**What you have to do:** Retype every line of the records below exactly as it appears, leaving out the pictures.

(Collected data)
____________________

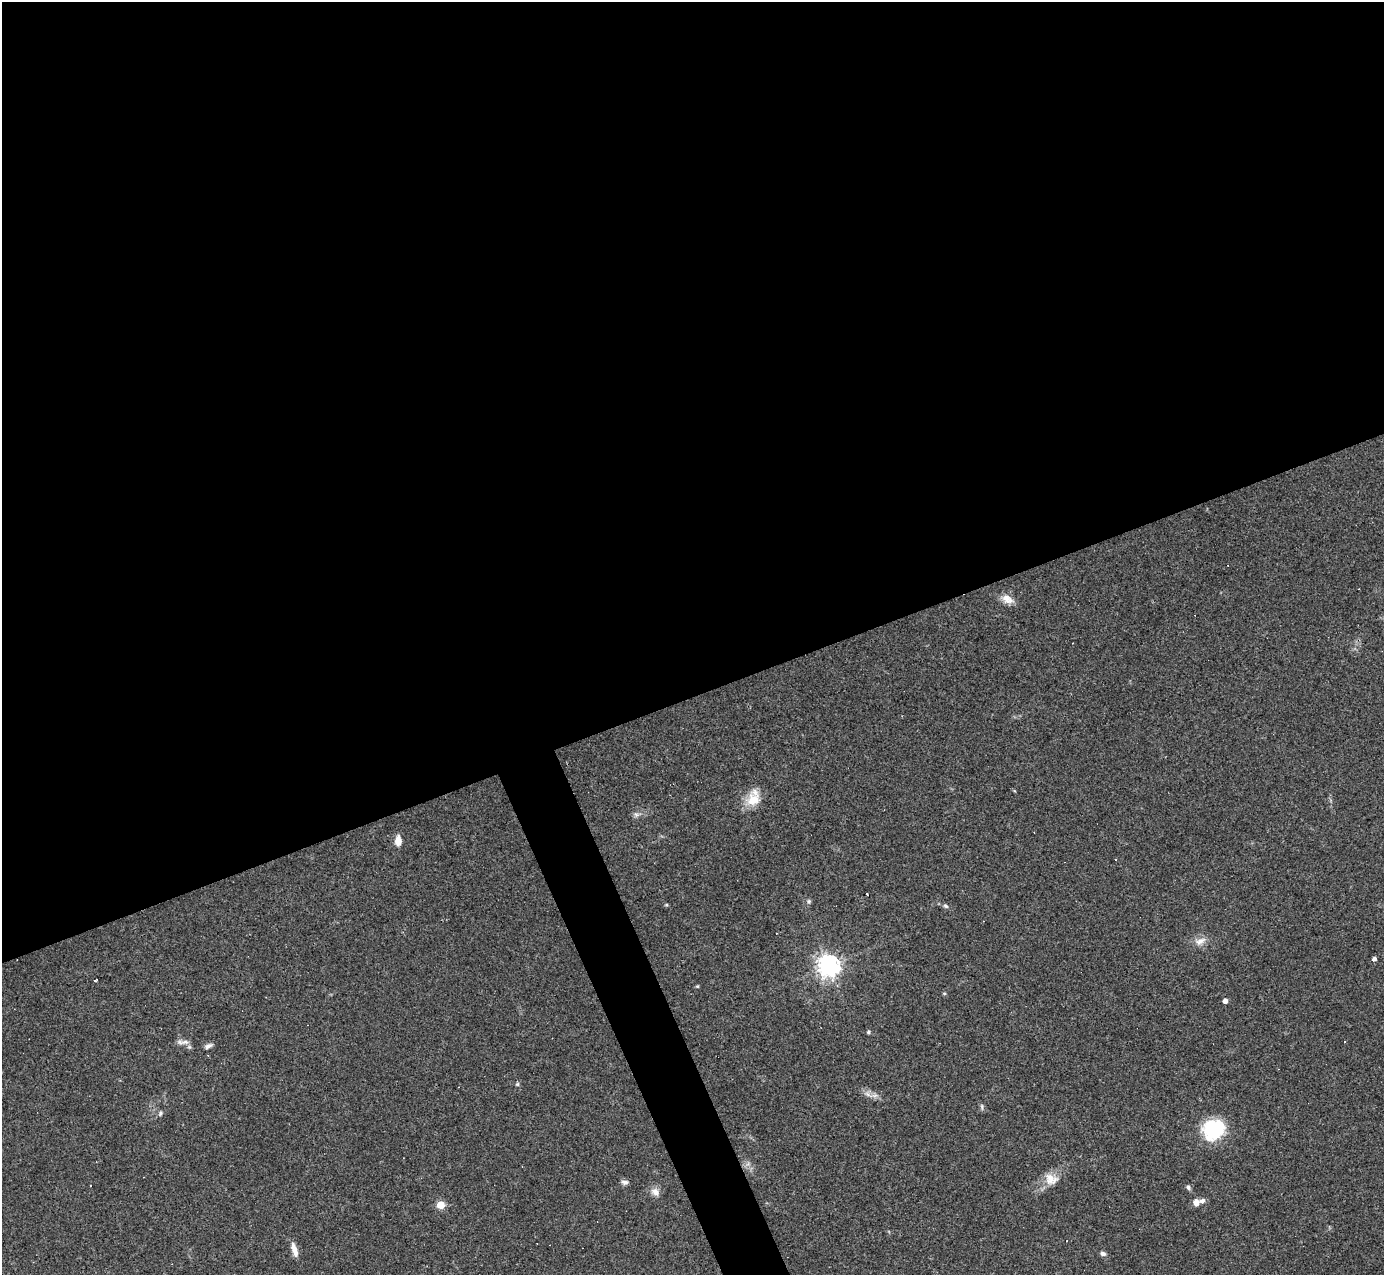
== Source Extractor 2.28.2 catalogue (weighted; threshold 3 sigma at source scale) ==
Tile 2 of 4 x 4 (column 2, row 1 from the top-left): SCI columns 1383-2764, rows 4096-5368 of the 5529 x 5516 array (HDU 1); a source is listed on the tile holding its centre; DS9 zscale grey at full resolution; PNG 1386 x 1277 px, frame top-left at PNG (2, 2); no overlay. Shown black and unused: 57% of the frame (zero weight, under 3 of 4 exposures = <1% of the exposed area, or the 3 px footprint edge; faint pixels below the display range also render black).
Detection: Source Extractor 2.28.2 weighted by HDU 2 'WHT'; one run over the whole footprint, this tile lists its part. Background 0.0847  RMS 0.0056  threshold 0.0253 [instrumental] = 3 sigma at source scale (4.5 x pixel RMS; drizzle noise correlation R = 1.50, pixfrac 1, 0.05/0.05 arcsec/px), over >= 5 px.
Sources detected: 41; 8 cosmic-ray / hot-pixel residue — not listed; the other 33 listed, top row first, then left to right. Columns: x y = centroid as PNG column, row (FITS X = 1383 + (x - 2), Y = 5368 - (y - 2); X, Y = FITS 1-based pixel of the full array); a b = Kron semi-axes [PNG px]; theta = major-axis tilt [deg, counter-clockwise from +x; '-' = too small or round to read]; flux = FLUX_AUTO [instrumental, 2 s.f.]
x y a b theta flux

____________________

**Answer:**
== Source Extractor 2.28.2 catalogue (weighted; threshold 3 sigma at source scale) ==
Tile 2 of 4 x 4 (column 2, row 1 from the top-left): SCI columns 1383-2764, rows 4096-5368 of the 5529 x 5516 array (HDU 1); a source is listed on the tile holding its centre; DS9 zscale grey at full resolution; PNG 1386 x 1277 px, frame top-left at PNG (2, 2); no overlay. Shown black and unused: 57% of the frame (zero weight, under 3 of 4 exposures = <1% of the exposed area, or the 3 px footprint edge; faint pixels below the display range also render black).
Detection: Source Extractor 2.28.2 weighted by HDU 2 'WHT'; one run over the whole footprint, this tile lists its part. Background 0.0847  RMS 0.0056  threshold 0.0253 [instrumental] = 3 sigma at source scale (4.5 x pixel RMS; drizzle noise correlation R = 1.50, pixfrac 1, 0.05/0.05 arcsec/px), over >= 5 px.
Sources detected: 41; 8 cosmic-ray / hot-pixel residue — not listed; the other 33 listed, top row first, then left to right. Columns: x y = centroid as PNG column, row (FITS X = 1383 + (x - 2), Y = 5368 - (y - 2); X, Y = FITS 1-based pixel of the full array); a b = Kron semi-axes [PNG px]; theta = major-axis tilt [deg, counter-clockwise from +x; '-' = too small or round to read]; flux = FLUX_AUTO [instrumental, 2 s.f.]
x y a b theta flux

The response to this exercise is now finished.